Aufgabe 1: Tausche im Text über das neue Quartier „Westseite“ gegen „Ostseite“ und gib dabei den Abschnitt von „Der zentrale Park“ bis „und Jugendlichen liegt.“ wieder.

Textauszug:
# # #

Geförderter Wohnungsbau
Der Gesamtbedarf an gefördertem Wohnungsbau wird auf jedes Baufeld „heruntergebrochen“, um eine gleichmäßige und durchmischte Verteilung zu erreichen. Somit sind in jedem Baufeld einzelne Häuser mit geförderten Wohnungsgrundrissen entwickelt. (Andere Verteilungen „innerhalb“ eines Baufeldes, wie z. B. horizontal geschichtet, sind auch erwünscht.)

Freiraum
Die städtebauliche Struktur wird durch ein grünes Grundgerüst gestärkt. Baumreihen strukturieren die Straßen- und Freiräume und bilden klare Raumkanten. Auch die Bahnlinie im Norden des Gebiets wird durch einen Grünstreifen abgetrennt.
Der zentrale Park in Form einer grünen Fuge bringt eine reiche Typologie urbaner Freiräume, Aktivitätsflächen und Biodiversität in das das neue Quartier. Konzentriert auf die Westseite des Parks werden diverse inklusive Sportflächen eingebunden, deren Nutzer-Schwerpunkt vor allem auf Kindern und Jugendlichen liegt.

Für die adressbildende Gaskugel werden zwei Konzepte vorgeschlagen:

  1. Vollständige Sanierung der Gaskugel als Grünes Gebäude – Öffnung als Begegnungs-, Kunst- und Kommunikationsraum
  2. Die umgebenden Freiflächen werden zu einem einzigartigen Freizeitort und Spielplatz umgebaut, während das bestehende Grundgerüst der Gaskugel und die ringförmige Mauer erhalten werden und in das neue Konzept eingebunden werden.

Die Innenhöfe der Wohnblöcke bieten den Anwohnern großzügige halböffentliche Grün- und Aktivitätsflächen. Zusätzlich zu privaten Garten- und Spielplätzen wird Urban Gardening angeboten, auch die Dachflächen werden begrünt.

# # #

Aufgabe 2: Zieh aus den Datensätzen jede Zeile heraus, in der die Zeichenfolge „lens“ vorkommt, wobei Groß- und Kleinschreibung zählt.

Gesammelte Datensätze:
# # #

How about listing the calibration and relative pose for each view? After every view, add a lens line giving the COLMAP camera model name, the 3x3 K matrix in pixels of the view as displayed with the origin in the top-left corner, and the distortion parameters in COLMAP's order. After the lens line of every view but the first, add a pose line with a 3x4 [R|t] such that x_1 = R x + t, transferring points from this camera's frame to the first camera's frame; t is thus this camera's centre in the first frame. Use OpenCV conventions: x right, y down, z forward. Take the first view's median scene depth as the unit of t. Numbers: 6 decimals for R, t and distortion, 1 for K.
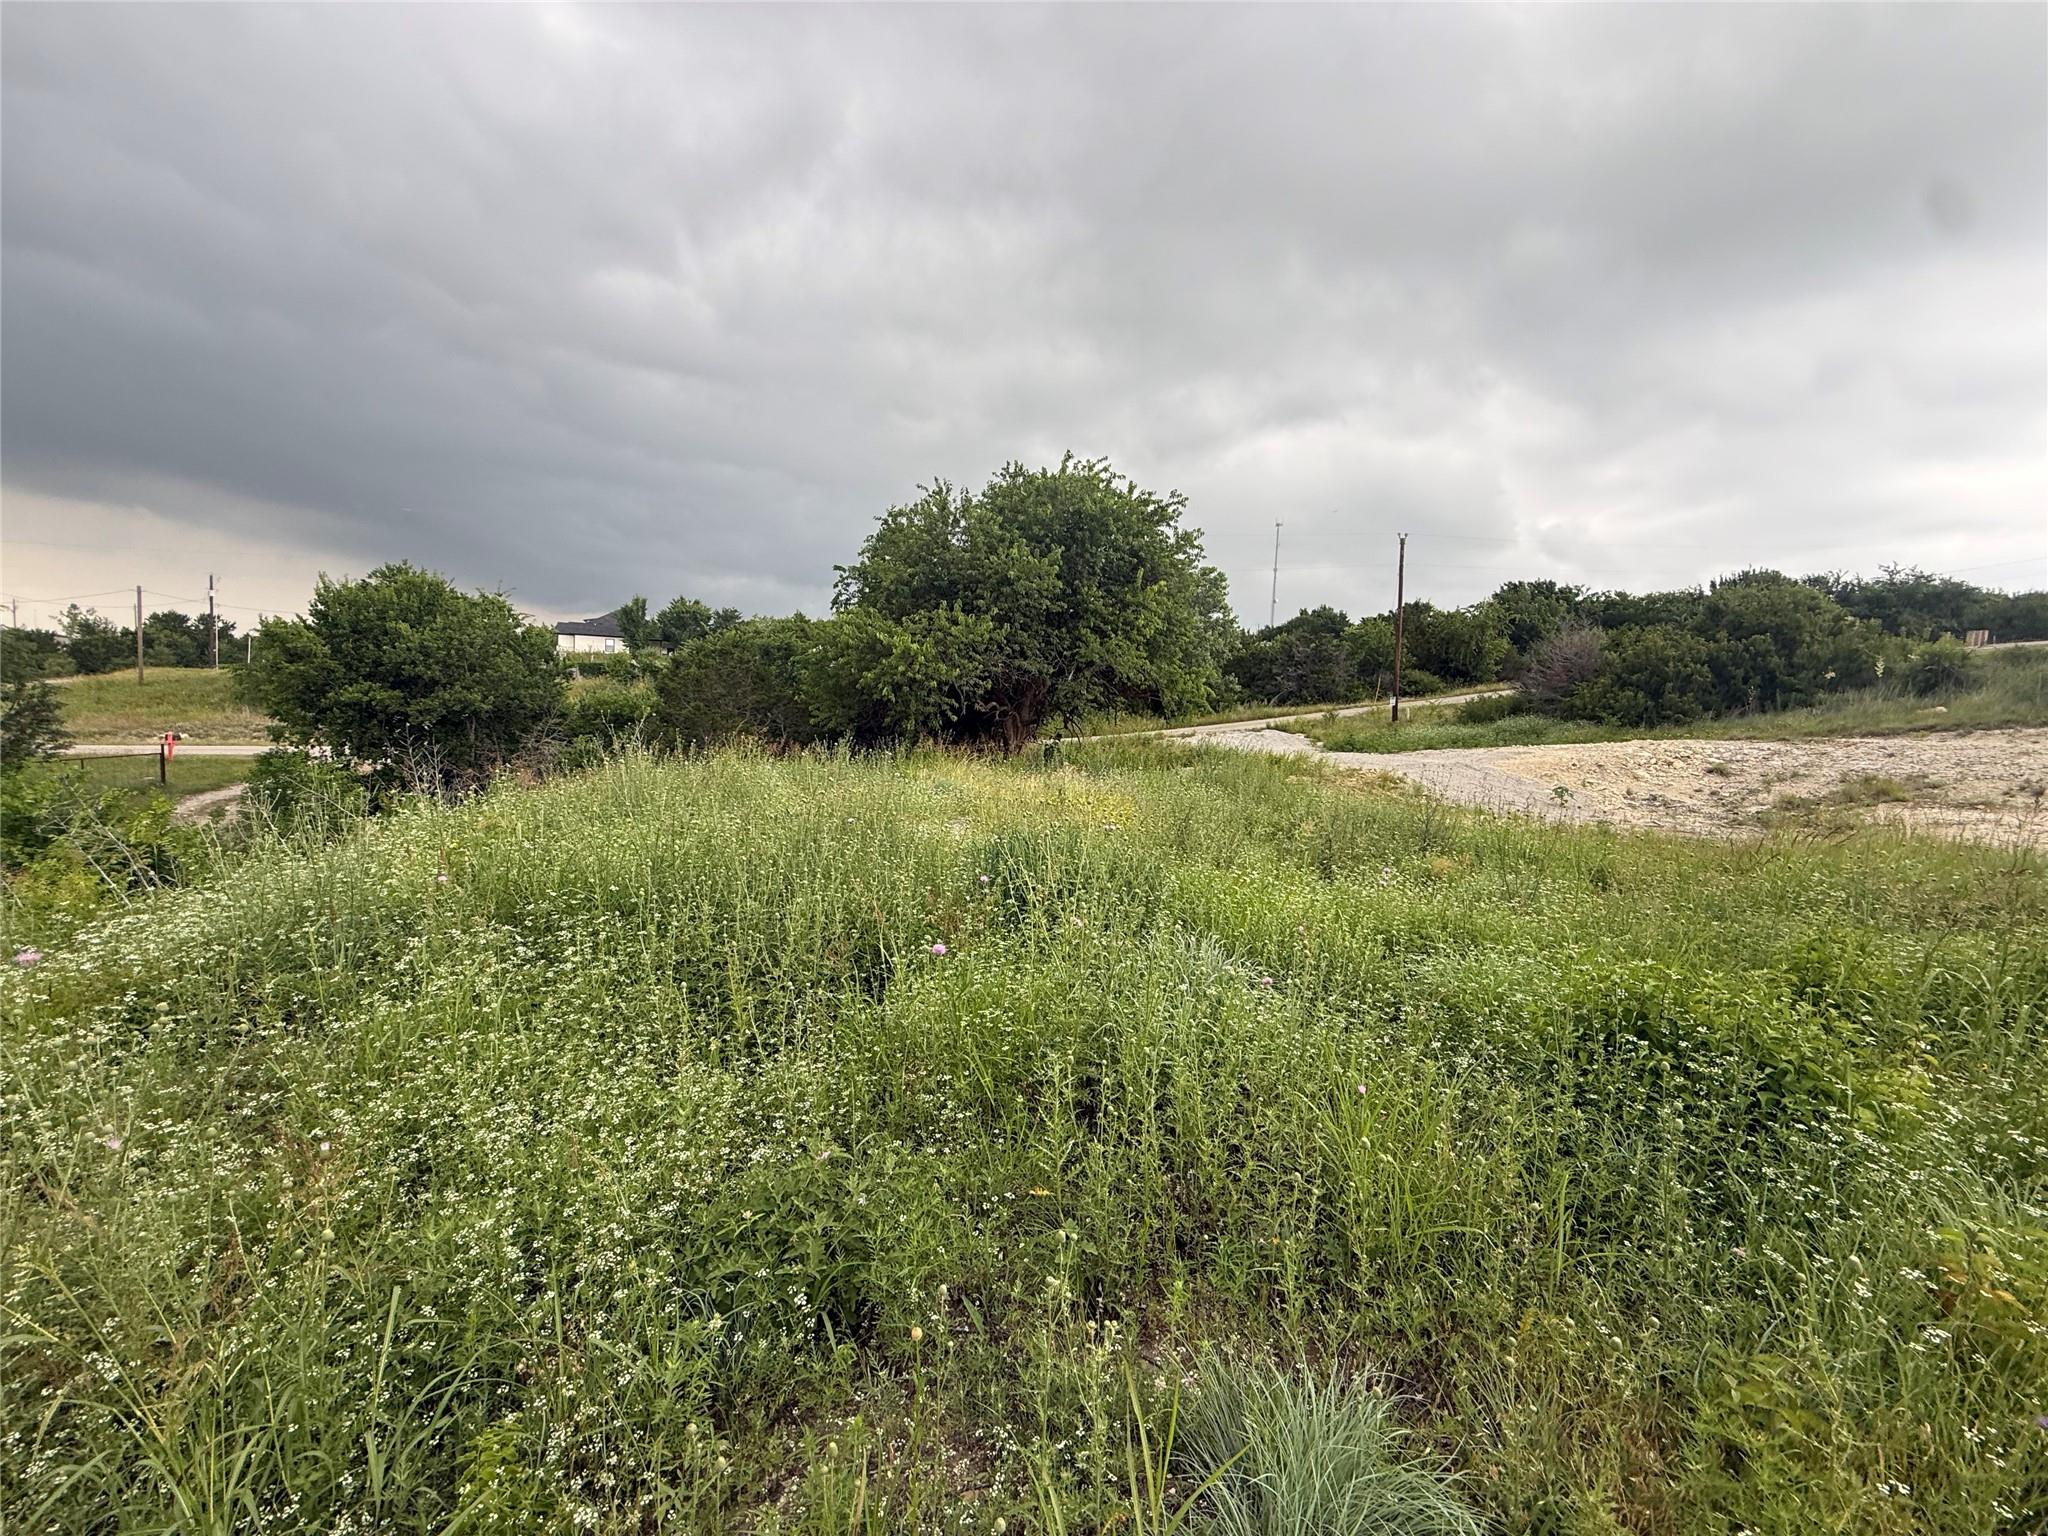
lens RADIAL K [[808.4, 0, 1026.0], [0, 808.4, 759.2], [0, 0, 1]] dist [-0.000206, 0.000515]
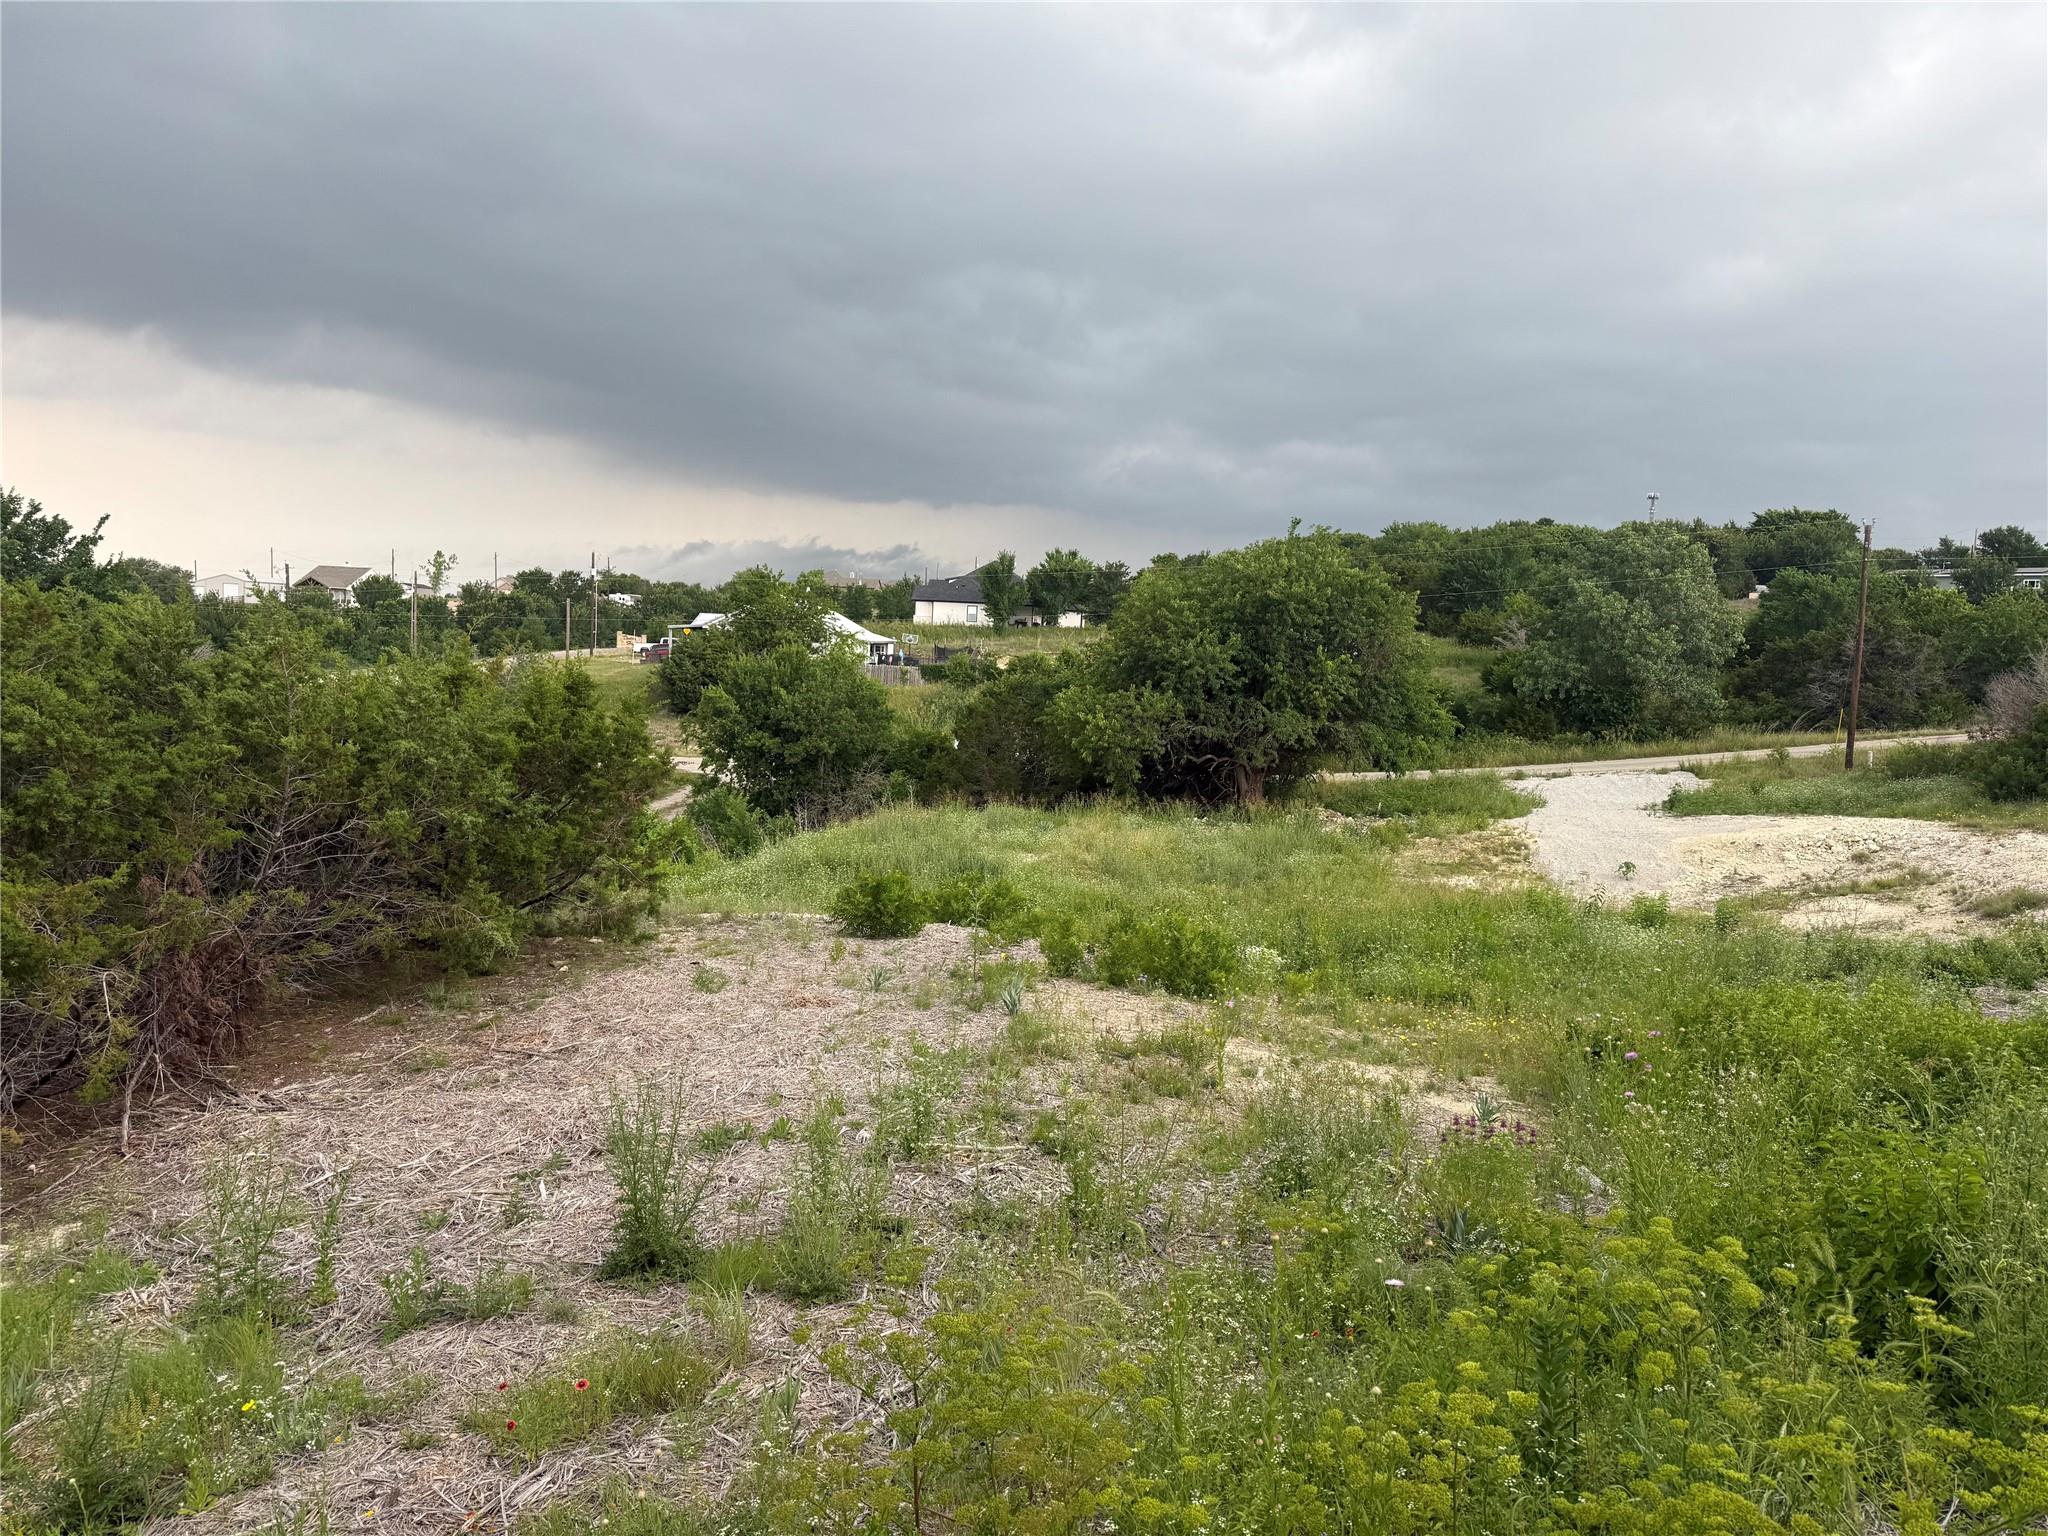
lens RADIAL K [[1413.2, 0, 1024.3], [0, 1413.2, 763.1], [0, 0, 1]] dist [0.022926, -0.027936]
pose [[0.896974, 0.033671, -0.440799, 0.640374], [-0.029883, 0.999433, 0.015533, -0.088236], [0.441072, -0.000760, 0.897471, -0.943122]]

# # #

Erwartete Ausgabe 1:
Der zentrale Park in Form einer grünen Fuge bringt eine reiche Typologie urbaner Freiräume, Aktivitätsflächen und Biodiversität in das das neue Quartier. Konzentriert auf die Ostseite des Parks werden diverse inklusive Sportflächen eingebunden, deren Nutzer-Schwerpunkt vor allem auf Kindern und Jugendlichen liegt.

Erwartete Ausgabe 2:
How about listing the calibration and relative pose for each view? After every view, add a lens line giving the COLMAP camera model name, the 3x3 K matrix in pixels of the view as displayed with the origin in the top-left corner, and the distortion parameters in COLMAP's order. After the lens line of every view but the first, add a pose line with a 3x4 [R|t] such that x_1 = R x + t, transferring points from this camera's frame to the first camera's frame; t is thus this camera's centre in the first frame. Use OpenCV conventions: x right, y down, z forward. Take the first view's median scene depth as the unit of t. Numbers: 6 decimals for R, t and distortion, 1 for K.
lens RADIAL K [[808.4, 0, 1026.0], [0, 808.4, 759.2], [0, 0, 1]] dist [-0.000206, 0.000515]
lens RADIAL K [[1413.2, 0, 1024.3], [0, 1413.2, 763.1], [0, 0, 1]] dist [0.022926, -0.027936]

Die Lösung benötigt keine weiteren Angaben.